CD19 hsCAR-T for Refractory/Relapsed CD19+ B-ALL Patients

Capital Medical University

Status and phase

Unknown

Phase 2

Conditions

Acute Lymphoblastic Leukemia

Treatments

Biological: CD19 hsCAR-T

Study type

Interventional

Funder types

Other

Identifiers

NCT03902197

CD19hsCAR20190401

Details and patient eligibility

About

This Phase II study is to evaluate the efficacy and safety of a CD19-targeting humanized selective CAR-T (CD19 hsCAR-T) in refractory/relapsed CD19+ B-ALL leukemia patients who have no available curative treatment options, have a limited prognosis with currently available treatments, and were previously treated with a B cell directed cell therapy.

Full description

CD19+ B-ALL patients who have relapsed after murine-based CD19 CAR-T (CD19mCAR-T) treatment and/or have limited clinical response to CD19mCAR-T will be enrolled to receive CD19 hsCAR-T treatment.

Enrollment

50 estimated patients

Sex

All

Ages

1 to 75 years old

Volunteers

No Healthy Volunteers

Inclusion criteria

Subjects with refractory/relapse B-cell ALL with no available curative treatment options (such as autologous or allogeneic SCT);
Subjects previously treated with B cell-directed engineered cell therapy are eligible if they meet the following criteria:
1. relapsed and/or MRD-positive after prior cell therapy;
2. partial response to prior cell therapy;
3. Clinical and laboratory data are available;
Documented CD19 expression after previous B cell-directed therapies;
Aged 1 to 75 years;
KPS>40；
At least 2 weeks or 5 drug half-lives, whichever is shorter must have elapsed since any prior systemic therapy at the time the subject is planned for leukapheresis, except for systemic inhibitory/stimulatory immune checkpoint therapy;
Women of childbearing potential must have a urine pregnancy test taken and proven negative prior to the treatment.

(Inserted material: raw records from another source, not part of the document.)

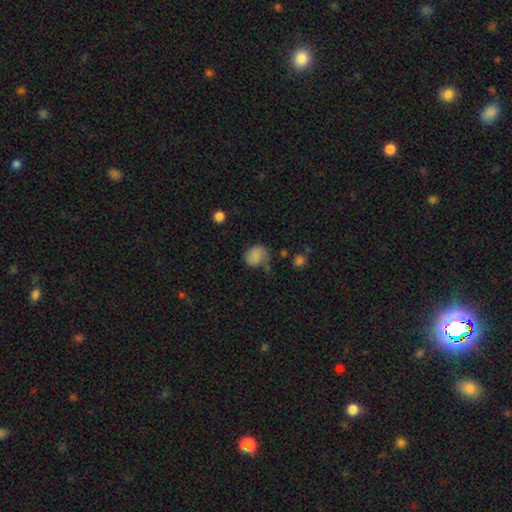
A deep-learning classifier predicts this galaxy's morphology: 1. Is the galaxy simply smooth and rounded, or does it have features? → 80% smooth, 10% star or artifact, 10% featured or disk.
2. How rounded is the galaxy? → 62% round, 37% in between, 1% cigar-shaped.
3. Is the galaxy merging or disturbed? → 56% none, 28% minor disturbance, 11% major disturbance, 5% merger.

All patients agree to use reliable methods of contraception during the trial period and throughout the last follow-up visit;
Subjects with relapsed disease after prior allogeneic SCT (myeloablative or non-myeloablative) will be eligible if the patients do not present with active GVHD and are not undergoing immunosuppressive regimes;
Patients with CNS3 (WCB ≥5/mL in CSF with presence of lymphoblasts) disease will be eligible if the CNS disease is responsive to therapy;
Participation in the clinical trials should be voluntary with signed informed consent.

Exclusion criteria

Patients with hypervolemia (white blood cell count> 50 x 10^9 / L) or rapidly progressive disease that in the estimation of the investigators and sponsors would compromise the patient's ability to complete the study;
History of melanoma skin cancer or other primary tumors (eg, cervical cancer, bladder cancer, breast cancer) (except for those with 3 years or longer of cure);
Patients with fungal, bacterial, viral, or other uncontrollable infections or infections requiring Level 4 isolation (UTI or inoculation assays may be performed if necessary);
Patients with positive results for HIV, HBV, HCV tests;
With CNS disorders such as cerebrovascular ischemia/hemorrhage, dementia, cerebellar disease, or autoimmune disease with CNS involvement;
History of myocardial infarction, cardiac angioplasty or stenting, unstable angina, or other clinically significant cardiac diseases within 12 months of enrollment, or with cardiac atrial or cardiac ventricular lymphoma;
Patients that are receiving anticoagulant therapy or have ever coagulation disorders;
Any medical condition that in the judgment of the sponsors/investigators is likely to interfere with assessment of safety or efficacy of study;
History of severe immediate hypersensitivity reaction to any of the agents used in this study;
Female patients who are pregnant or breastfeeding;
Feasibility assessment during screening demonstrates <30% transduction of target lymphocytes, or insufficient expansion (< 5-fold) in response to CD3/CD28 co-stimulation;
Patients with any uncontrolled diseases that are unsuitable for enrollment;
CNS3 disease that is progressive on therapy, or with CNS parenchymal lesions that might increase the risk of CNS toxicity;
Any situation that is considered to potentially increase the risk of the subject or interfere with the outcome of the study;
Patients who have been enrolled in other clinical studies.